In this talk, we examine the process of labeling a six-sided dice image dataset for training a supervised computer vision model. Supervision models are nice because they are small and fast. They can run on your phone privately and get accurately detect objects of a small number of classes.
From the autodistill docs:
Human labeling is one of the biggest barriers to broad adoption of computer vision. It can take thousands of hours to craft a dataset suitable for training a production model. The process of distillation for training supervised models is not new, in fact, traditional human labeling is just another form of distillation from an extremely capable Base Model (the human brain 🧠).

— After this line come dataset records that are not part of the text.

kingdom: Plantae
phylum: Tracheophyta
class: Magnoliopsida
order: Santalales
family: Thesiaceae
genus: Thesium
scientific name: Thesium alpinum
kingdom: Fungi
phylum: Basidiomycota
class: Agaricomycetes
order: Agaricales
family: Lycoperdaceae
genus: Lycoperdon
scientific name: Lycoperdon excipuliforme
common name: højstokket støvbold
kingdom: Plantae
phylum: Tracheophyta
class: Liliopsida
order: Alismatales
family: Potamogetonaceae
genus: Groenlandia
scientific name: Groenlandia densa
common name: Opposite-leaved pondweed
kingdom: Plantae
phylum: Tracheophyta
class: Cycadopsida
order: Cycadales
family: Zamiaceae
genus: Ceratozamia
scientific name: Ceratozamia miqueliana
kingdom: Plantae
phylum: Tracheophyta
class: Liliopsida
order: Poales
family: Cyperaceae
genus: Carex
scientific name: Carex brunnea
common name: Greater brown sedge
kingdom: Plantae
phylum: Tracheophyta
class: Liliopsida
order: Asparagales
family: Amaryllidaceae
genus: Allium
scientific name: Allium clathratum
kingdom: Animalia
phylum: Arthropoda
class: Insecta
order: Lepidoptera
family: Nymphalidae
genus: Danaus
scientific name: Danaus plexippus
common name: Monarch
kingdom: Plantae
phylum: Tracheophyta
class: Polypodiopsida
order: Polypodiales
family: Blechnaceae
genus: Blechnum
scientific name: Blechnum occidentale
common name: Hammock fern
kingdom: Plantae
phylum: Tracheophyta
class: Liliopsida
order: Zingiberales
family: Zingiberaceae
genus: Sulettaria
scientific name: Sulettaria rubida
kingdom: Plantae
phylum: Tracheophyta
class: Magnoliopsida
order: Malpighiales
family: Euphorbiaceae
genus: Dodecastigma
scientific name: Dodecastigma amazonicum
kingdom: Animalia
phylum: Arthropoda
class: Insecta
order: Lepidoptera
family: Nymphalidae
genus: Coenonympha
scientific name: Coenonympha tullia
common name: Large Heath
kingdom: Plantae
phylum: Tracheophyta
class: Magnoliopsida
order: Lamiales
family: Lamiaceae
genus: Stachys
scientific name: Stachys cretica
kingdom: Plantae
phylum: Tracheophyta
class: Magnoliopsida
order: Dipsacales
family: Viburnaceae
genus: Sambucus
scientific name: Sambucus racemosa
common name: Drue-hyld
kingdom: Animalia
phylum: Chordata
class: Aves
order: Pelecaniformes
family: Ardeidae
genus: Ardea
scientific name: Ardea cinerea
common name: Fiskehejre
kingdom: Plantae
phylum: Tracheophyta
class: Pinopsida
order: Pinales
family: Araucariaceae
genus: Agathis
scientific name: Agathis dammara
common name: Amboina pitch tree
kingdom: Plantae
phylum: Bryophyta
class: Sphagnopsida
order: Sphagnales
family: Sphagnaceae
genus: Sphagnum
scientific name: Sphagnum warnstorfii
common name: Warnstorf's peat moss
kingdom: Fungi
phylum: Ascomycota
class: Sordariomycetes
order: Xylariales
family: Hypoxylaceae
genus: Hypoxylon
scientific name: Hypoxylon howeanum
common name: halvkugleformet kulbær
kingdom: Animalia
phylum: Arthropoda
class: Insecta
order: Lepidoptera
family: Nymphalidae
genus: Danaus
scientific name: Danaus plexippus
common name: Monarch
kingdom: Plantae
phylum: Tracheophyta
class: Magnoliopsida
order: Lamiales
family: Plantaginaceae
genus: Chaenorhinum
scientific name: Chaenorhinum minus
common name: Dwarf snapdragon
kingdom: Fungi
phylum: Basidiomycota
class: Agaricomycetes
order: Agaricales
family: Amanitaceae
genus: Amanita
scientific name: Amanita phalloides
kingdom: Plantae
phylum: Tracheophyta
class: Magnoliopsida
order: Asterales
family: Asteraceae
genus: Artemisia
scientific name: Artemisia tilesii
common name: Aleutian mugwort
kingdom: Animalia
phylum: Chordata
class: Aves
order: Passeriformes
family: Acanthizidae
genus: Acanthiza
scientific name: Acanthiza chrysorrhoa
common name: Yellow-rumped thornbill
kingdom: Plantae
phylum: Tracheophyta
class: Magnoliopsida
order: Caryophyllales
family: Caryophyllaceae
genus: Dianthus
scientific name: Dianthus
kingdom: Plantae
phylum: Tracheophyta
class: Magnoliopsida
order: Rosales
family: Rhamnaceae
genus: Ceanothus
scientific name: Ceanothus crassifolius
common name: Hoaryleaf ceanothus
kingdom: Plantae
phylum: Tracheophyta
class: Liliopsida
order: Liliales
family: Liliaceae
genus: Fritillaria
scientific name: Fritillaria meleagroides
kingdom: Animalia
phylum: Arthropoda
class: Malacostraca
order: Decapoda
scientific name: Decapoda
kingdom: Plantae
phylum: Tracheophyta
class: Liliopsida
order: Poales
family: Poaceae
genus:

Foundation models know a lot about a lot, but for production we need models that know a lot about a little.
As foundation models get better and better they will increasingly be able to augment or replace humans in the labeling process. We need tools for steering, utilizing, and comparing these models. Additionally, these foundation models are big, expensive, and often gated behind private APIs. For many production use-cases, we need models that can run cheaply and in realtime at the edge.
This project was created as the demo for an accompanying talk: Training Supervised CV Models from Foundational Models with Autodistill that was presented at the Phoenix AI Devs meetup. The slide deck is included in this repo in the /slides folder.
The notebook is meant to be run in Google Colab. You will need to use a GPU runtime. The T4 GPU is free but availability is not reliable.